I envision a very lively scene from reading these vinayas—nuns raising children, monks going for alms with toddlers riding on their shoulders. It seems like some monastics may have had pretty messy lives. Exactly. People’s lives are messy, and people are complicated. It’s a very human story. The book is not meant to show us how monks’ lives should be. If you want that, you should go to the pratimoksha, the list of rules of things that people should not do. But that’s not very readable. Because we lack so many other texts, the vinayas give us the richest sense of the nitty-gritty of daily life.

But aren’t the pratimokshas and the vinayas ultimately meant to help people navigate the issues that come up in the course of monastic life? Yes, but I would also say that the authors were very interested in the wider perception of the monastic institution. The rules are often about protecting the reputation of the monastery. There are many otherwise unallowable things that are allowable as long as they are done out of the public eye. Because the last thing you want is potential donors grumbling.

Might compiling all these examples of married monks and pregnant nuns begin to create the impression that this was the norm? No. I think repeat offenders would have been dealt with very severely. But there’s a difference between a repeat offender and someone who occasionally slips up. Look again at Sudinna, for instance. He didn’t even want to have sex. You could say it was an act of filial piety. His parents asked him to do something and he did it. It’s not like many of the stories—he was not overcome by passion at all. And ultimately, the point of his story is very clear: he does go back home for alms and there is some interaction with his family, but he makes a very clear statement that living at home is not conducive to the religious life.

Related: Buddhism’s Second Class Citizens 

What does your research have to say to laypeople who are practicing today? Do you think the vinayas have implications for how we approach Buddhism? It may be that Buddhist teachings are much more liberal than we may have thought, or much less conservative than we may have hoped. I think of the Japanese clergy as an example. Japanese priests are generally married. They drink alcohol. They handle money. To a Thai Buddhist or a Theravada monk, much of this would be unacceptable. It’s not monasticism at all. I don’t think Indian Buddhist monks had gone quite that far, but they may have been leaning closer to the Japanese model than previously recognized. If you look at Newar Buddhism in contemporary Nepal, monks continue to live in households, which are called viharas, and they are married and have children, and their sons inherit their temples. This is probably not as different from the Indian Buddhism as described or understood or assumed by the authors and/or redactors of the monastic law codes.

Presumably, though, monastic communities were set up to give people the best possible shot at enlightenment. Not having certain obligations—caring for children or property, not being tempted to commit offenses that are going to muddy the mind—seems very important. It’s ostensibly why the vinaya was put together the way it was. Does the kind of liberalism you describe imply a different soteriological goal? Or simply different degrees of orthodoxy? I agree that the authors of the vinayas were interested in upholding the most beneficial environment for people to practice Buddhism. But is it really appropriate for everybody to practice that way? You can compare it to a university, for instance. You have some people who actually do research and some people who don’t. The number of people who are actually striving toward nirvana in a monastery is probably a very small percentage. Still, that doesn’t mean that the institution shouldn’t fully support that goal. If it takes a village to raise a child, I’m sure it takes more than a village to raise an arhat. But I think we would be kidding ourselves if we thought every single monk in history had nirvana as his goal.

- **Information given**:
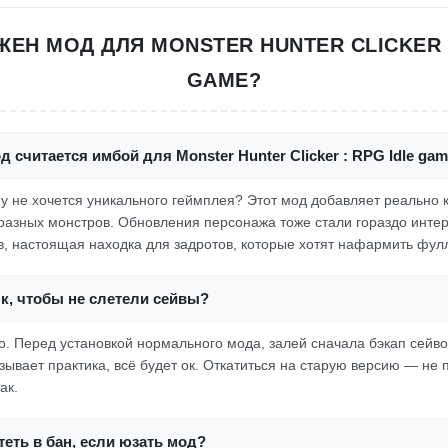
ЖЕН МОД ДЛЯ MONSTER HUNTER CLICKER :
GAME?
д считается имбой для Monster Hunter Clicker : RPG Idle ga
ому не хочется уникального геймплея? Этот мод добавляет реально 
разных монстров. Обновления персонажа тоже стали гораздо интер
в, настоящая находка для задротов, которые хотят нафармить фулл
пк, чтобы не слетели сейвы?
то. Перед установкой нормального мода, залей сначала бэкап сейво
азывает практика, всё будет ок. Откатиться на старую версию — не
ак.
еть в бан, если юзать мод?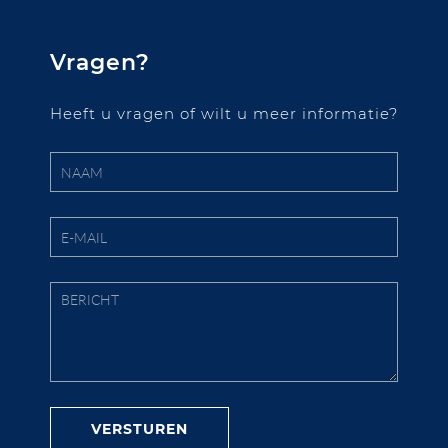
Vragen?
Heeft u vragen of wilt u meer informatie?
VERSTUREN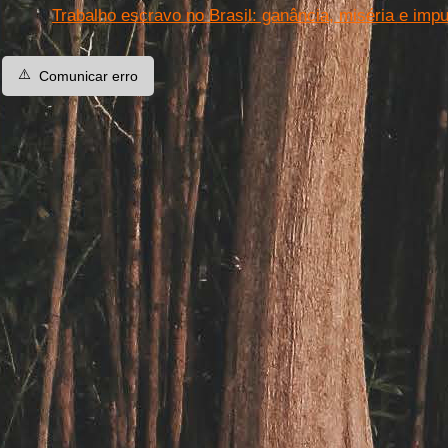
Trabalho escravo no Brasil: ganância, miséria e imp
⚠️
Comunicar erro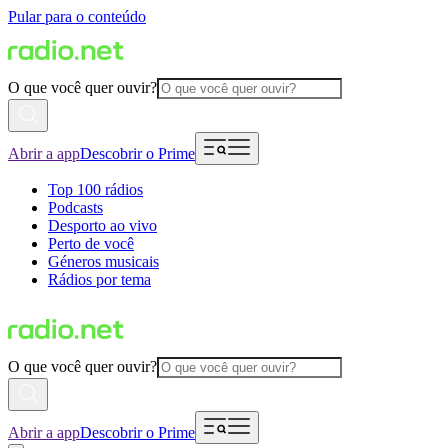
Pular para o conteúdo
O que você quer ouvir?
Abrir a app
Descobrir o Prime
Top 100 rádios
Podcasts
Desporto ao vivo
Perto de você
Géneros musicais
Rádios por tema
O que você quer ouvir?
Abrir a app
Descobrir o Prime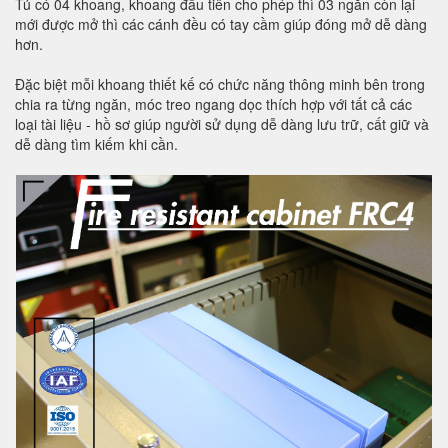
Tủ có 04 khoang, khoang đầu tiên cho phép thì 03 ngăn còn lại
mới được mở thì các cánh đều có tay cầm giúp đóng mở dễ dàng
hơn.
Đặc biệt mỗi khoang thiết kế có chức năng thông minh bên trong
chia ra từng ngăn, móc treo ngang dọc thích hợp với tất cả các
loại tài liệu - hồ sơ giúp người sử dụng dễ dàng lưu trữ, cất giữ và
dễ dàng tìm kiếm khi cần.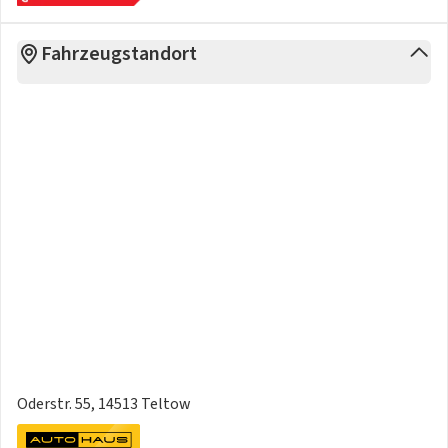
Fahrzeugstandort
Oderstr. 55, 14513 Teltow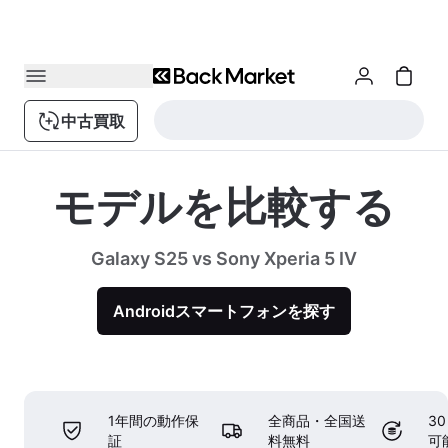
中古買取
モデルを比較する
Galaxy S25 vs Sony Xperia 5 IV
Androidスマートフォンを探す
1年間の動作保
全商品・全国送
3
証
料無料
可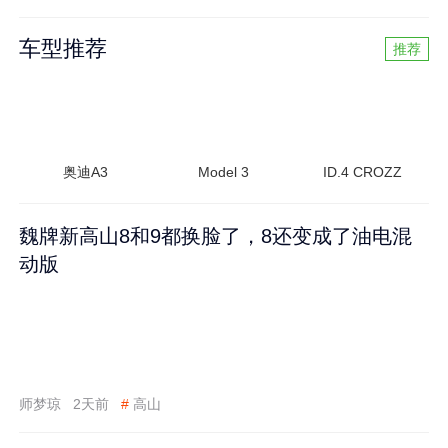
车型推荐
推荐
奥迪A3
Model 3
ID.4 CROZZ
魏牌新高山8和9都换脸了，8还变成了油电混
动版
师梦琼
2天前
#
高山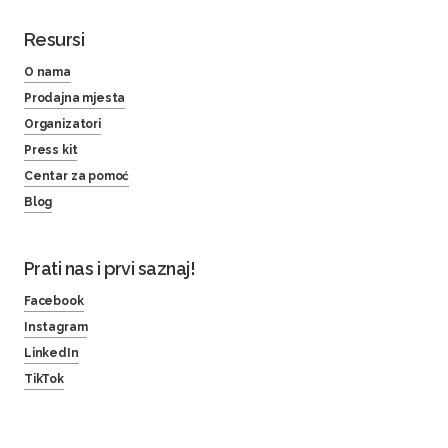
Resursi
O nama
Prodajna mjesta
Organizatori
Press kit
Centar za pomoć
Blog
Prati nas i prvi saznaj!
Facebook
Instagram
LinkedIn
TikTok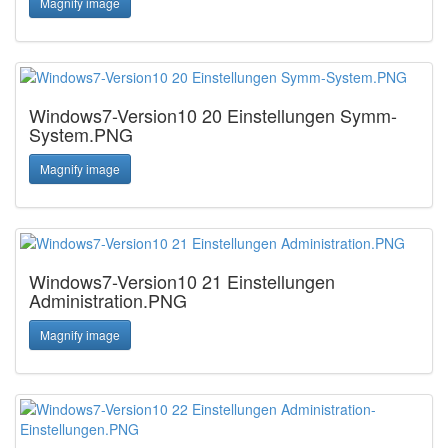
Magnify image
Windows7-Version10 20 Einstellungen Symm-
System.PNG
Magnify image
Windows7-Version10 21 Einstellungen
Administration.PNG
Magnify image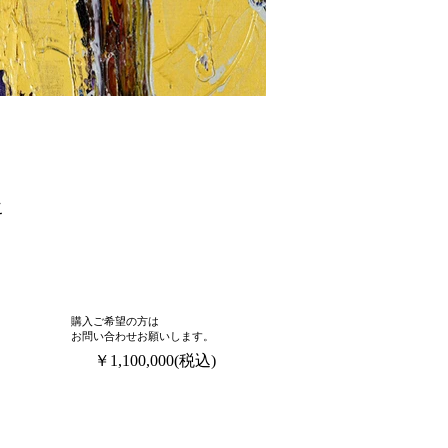
こ
​購入ご希望の方は
お問い合わせお願いします。
​￥1,100,000(税込)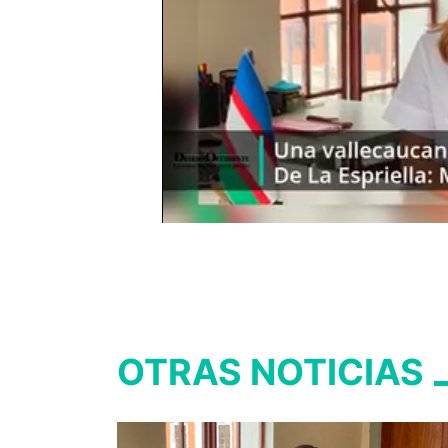
OTRAS NOTICIAS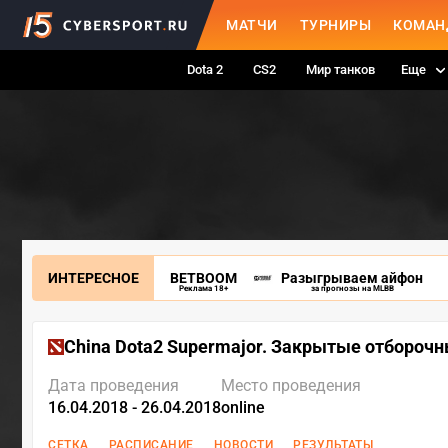
МАТЧИ
ТУРНИРЫ
КОМАН
Dota 2
CS2
Мир танков
Еще
ИНТЕРЕСНОЕ
BETBOOM
Разыгрываем айфон
Реклама 18+
за прогнозы на MLBB
China Dota2 Supermajor. Закрытые отбороч
Дата проведения
Место проведения
16.04.2018 - 26.04.2018
online
СЕТКА
РАСПИСАНИЕ
НОВОСТИ
РЕЗУЛЬТАТЫ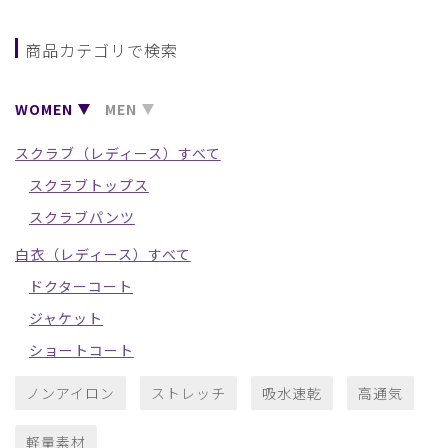
商品カテゴリで検索
WOMEN
MEN
スクラブ（レディース）すべて
スクラブトップス
スクラブパンツ
白衣（レディース）すべて
ドクターコート
ジャケット
ショートコート
ノンアイロン
ストレッチ
吸水速乾
高通気
軽量素材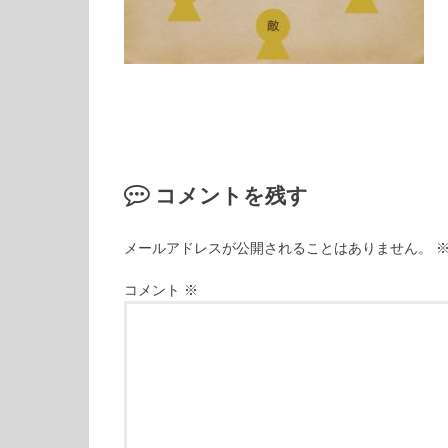
コメントを残す
メールアドレスが公開されることはありません。
コメント
※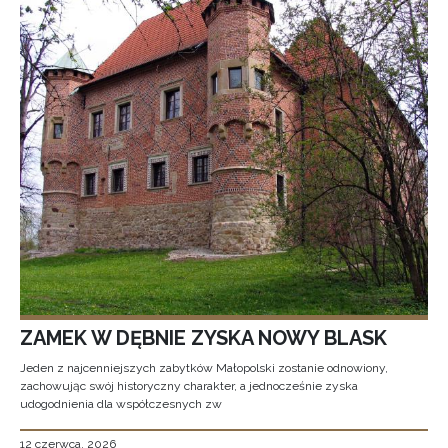
ZAMEK W DĘBNIE ZYSKA NOWY BLASK
Jeden z najcenniejszych zabytków Małopolski zostanie odnowiony,
zachowując swój historyczny charakter, a jednocześnie zyska
udogodnienia dla współczesnych zw
12 czerwca, 2026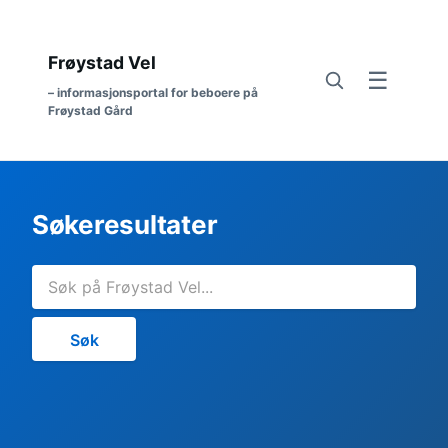
Frøystad Vel
☰
– informasjonsportal for beboere på
Frøystad Gård
Søkeresultater
Søk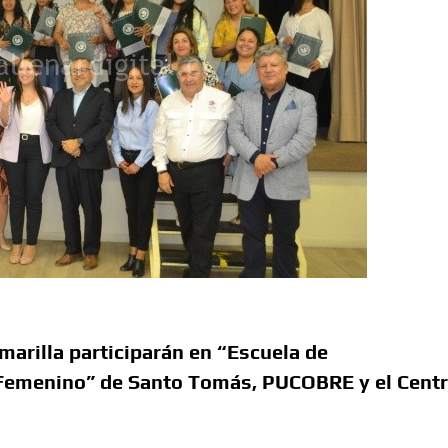
marilla participarán en “Escuela de
 Femenino” de Santo Tomás, PUCOBRE y el Cent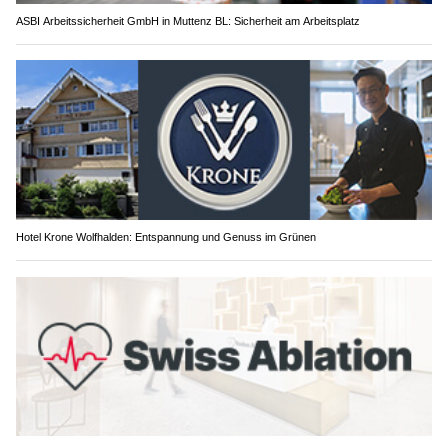
ASBI Arbeitssicherheit GmbH in Muttenz BL: Sicherheit am Arbeitsplatz
Hotel Krone Wolfhalden: Entspannung und Genuss im Grünen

- **Directive**: In the interview on the vinayas, what are the households that Newar Buddhist monks in contemporary Nepal live in called? The lines come from a separate source, not from the interview on the vinayas.

- **Expected answer**: They are called viharas.